2013 Fiscal Year Research-status Report
Project/Area Number |
25410046
|
Research Category |
Grant-in-Aid for Scientific Research (C)
|
Research Institution | Yamaguchi University |
Principal Investigator |
村藤 俊宏 山口大学, 医学(系)研究科(研究院), 教授 (40253140)
|
Project Period (FY) |
2013-04-01 – 2016-03-31
|
Keywords | アズレン / 発光 / π電子系 |
Research Abstract |
本研究は、未踏分子である発光性アズレン誘導体の創出を目的とする。 具体的には、ビアズレンやアズレニルアミンを基本単位とする複数のアズレンから構成される縮合多環系炭化水素ならびに複素環を合成し、その特異な電子構造から派生する発光特性の解明を行う。アズレン誘導体は励起状態S2から発光する稀な分子であり、蛍光量子収率こそ低いが、分光学的にはとても興味深い。したがって、本研究の目的が達成できれば、アズレンの励起状態を活かした全く新 しいタイプの有機発光分子が誕生し、有機光機能分野のブレークスルーとなる。 25年度は、1)様々な置換ビアズレンの簡便合成法の確立と縮合多環系への合成展開、2)多置換アズレニルアミンの合成とカップリングによる環状共役系の構築、について検討を行った。1)については、SuzukiカップリングやUllmann反応を用いることなく、さらに金属触媒も使用せず、ホモカップリングによりビアズレンを簡便かつ高収率にて合成できる方法を見出した。官能基の電子効果を受けにくいため、適用範囲も広い。また、縮合多環系へ展開するために必要な官能基をあらかじめ導入したビアズレンの合成にも成功した。今後は、さらなる官能基変換を進め、縮合多環状系の構築を目指す。2)については、アズレニルアミンの熱的安定性が低いため、環状共役系へ展開する際にカップリング反応が適用できないなどの合成的な制約が生じる可能性がある。今後は、アミノ基を電子求引性基で保護し、カップリング反応を検討する。
|
Current Status of Research Progress |
Current Status of Research Progress
2: Research has progressed on the whole more than it was originally planned.
Reason
1)と2)について、目的分子の合成に必要な基本的合成法をそれぞれ確立している。
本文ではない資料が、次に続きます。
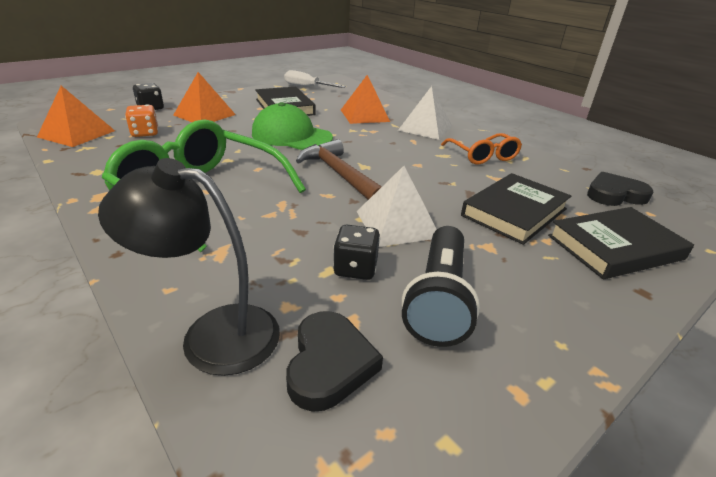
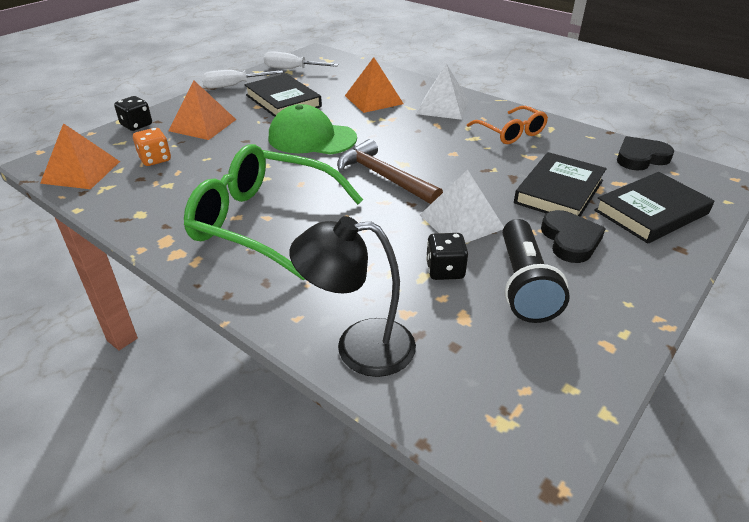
camera: 10 degrees left, 5 degrees up
(250, 92) = (233, 86): none -> white screwdriver
(329, 364) = (462, 351): black heart -> black heart (570, 240)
また、目的分子の前駆体となる合成中間体の合成と単離にも成功しており、当初の予定を達成する事ができている。2)については、化合物の安定性に問題点があるものの、具体的な解決方法を見出している。
|
Strategy for Future Research Activity |
目的分子の合成中間体であるビアズレンならびにアズレニルアミンの反応性をそれぞれ活かして、当初の計画通りに合成反応を進める。1)については、目的分子の合成を早急に達成する。2)については、保護基の導入により合成中間体の安定化を図るとともに、環状共役分子の構築に向け、カップリング反応の条件最適化を行う。これにより、目的分子の合成を目指す。
|
Expenditure Plans for the Next FY Research Funding |
購入した消耗品の支払額が予定金額より安くなり、2025円の次年度使用額が生じた。 実験に必要な消耗品の購入に使用する。